SunSpec Interoperability Specifications are considered to be normative, which means that there is a matter of conformance required to support interoperability. The document management and revision process is tightly controlled.
Other, informative documents can make recommendations on best practices but are not a matter of conformance. Informative documents can be revised more freely and frequently to improve the quality and quantity of information provided.
Given sufficient interest and time to participate, and barring any significant objections, a workgroup can be formed and a charter approved. The workgroup meets regularly to advance the agenda of the team.
The output of the workgroup is typically a SunSpec Interoperability Specification. Workgroups may also convene to document best practices.

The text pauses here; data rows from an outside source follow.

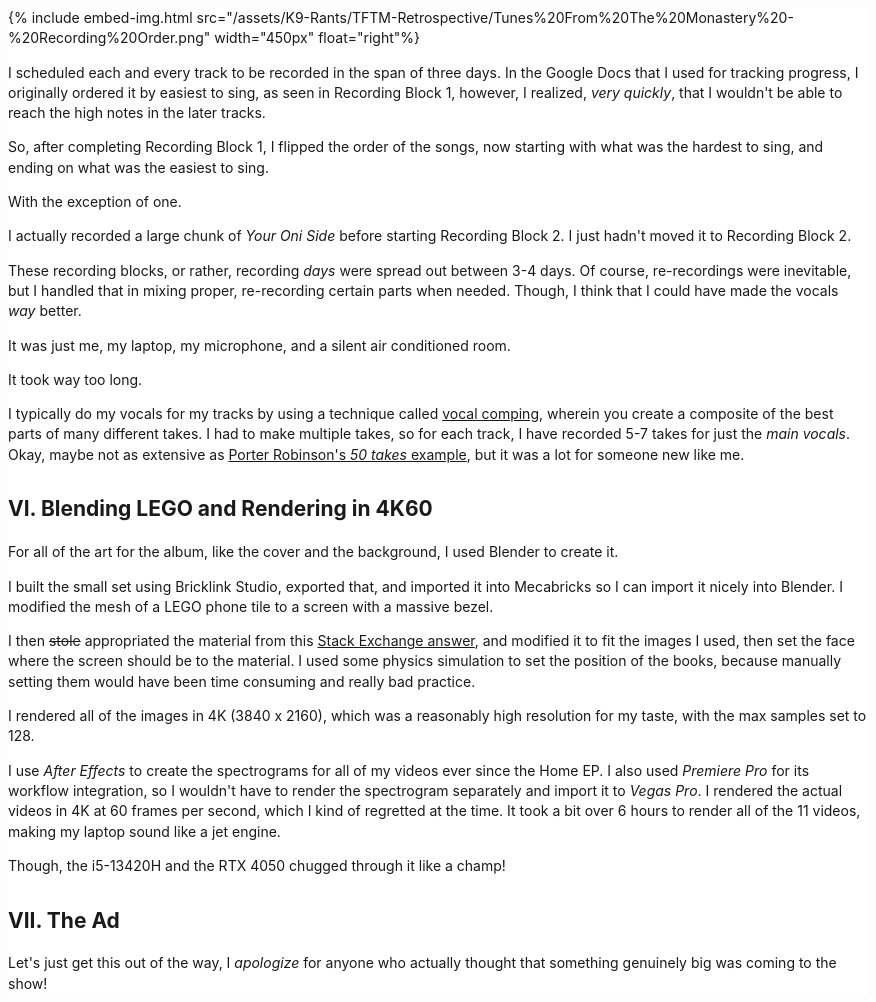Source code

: {% include embed-img.html src="/assets/K9-Rants/TFTM-Retrospective/Tunes%20From%20The%20Monastery%20-%20Recording%20Order.png" width="450px" float="right"%}

I scheduled each and every track to be recorded in the span of three days. In the Google Docs that I used for tracking progress, I originally ordered it by easiest to sing, as seen in Recording Block 1, however, I realized, *very quickly*, that I wouldn't be able to reach the high notes in the later tracks.

So, after completing Recording Block 1, I flipped the order of the songs, now starting with what was the hardest to sing, and ending on what was the easiest to sing.

With the exception of one.

I actually recorded a large chunk of *Your Oni Side* before starting Recording Block 2. I just hadn't moved it to Recording Block 2.

These recording blocks, or rather, recording *days* were spread out between 3-4 days. Of course, re-recordings were inevitable, but I handled that in mixing proper, re-recording certain parts when needed. Though, I think that I could have made the vocals *way* better.

It was just me, my laptop, my microphone, and a silent air conditioned room.

It took way too long.

I typically do my vocals for my tracks by using a technique called [vocal comping](https://www.izotope.com/en/learn/8-tips-for-perfect-vocal-comping.html), wherein you create a composite of the best parts of many different takes. I had to make multiple takes, so for each track, I have recorded 5-7 takes for just the *main vocals*. Okay, maybe not as extensive as [Porter Robinson's *50 takes* example](https://www.youtube.com/shorts/ucM4GJ_I_C4), but it was a lot for someone new like me.

## VI. Blending LEGO and Rendering in 4K60

For all of the art for the album, like the cover and the background, I used Blender to create it.

I built the small set using Bricklink Studio, exported that, and imported it into Mecabricks so I can import it nicely into Blender. I modified the mesh of a LEGO phone tile to a screen with a massive bezel.

I then ~~stole~~ appropriated the material from this [Stack Exchange answer](https://blender.stackexchange.com/a/118394), and modified it to fit the images I used, then set the face where the screen should be to the material. I used some physics simulation to set the position of the books, because manually setting them would have been time consuming and really bad practice.

I rendered all of the images in 4K (3840 x 2160), which was a reasonably high resolution for my taste, with the max samples set to 128.

I use *After Effects* to create the spectrograms for all of my videos ever since the Home EP. I also used *Premiere Pro* for its workflow integration, so I wouldn't have to render the spectrogram separately and import it to *Vegas Pro*. I rendered the actual videos in 4K at 60 frames per second, which I kind of regretted at the time. It took a bit over 6 hours to render all of the 11 videos, making my laptop sound like a jet engine.

Though, the i5-13420H and the RTX 4050 chugged through it like a champ!

## VII. The Ad

Let's just get this out of the way, I *apologize* for anyone who actually thought that something genuinely big was coming to the show!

The SunSpec Alliance philosophy is to accelerate the advancement of interoperability by developing “de facto” standards while avoiding “reinvention of the wheel.” This implies that if previous work has been done to acceptable quality standards and intellectual property rights agreements permit SunSpec to freely adopt the work, SunSpec will actively seek to adopt the work in its specifications and best practices.
The SunSpec Alliance maintains active liaison relationships with the International Institute of Electrical and Electronics Engineers (IEEE), International Electrotechnical Commission (IEC), National Institute of Standards and Technology (NIST), the American National Standards Institute (ANSI) and other standards organizations.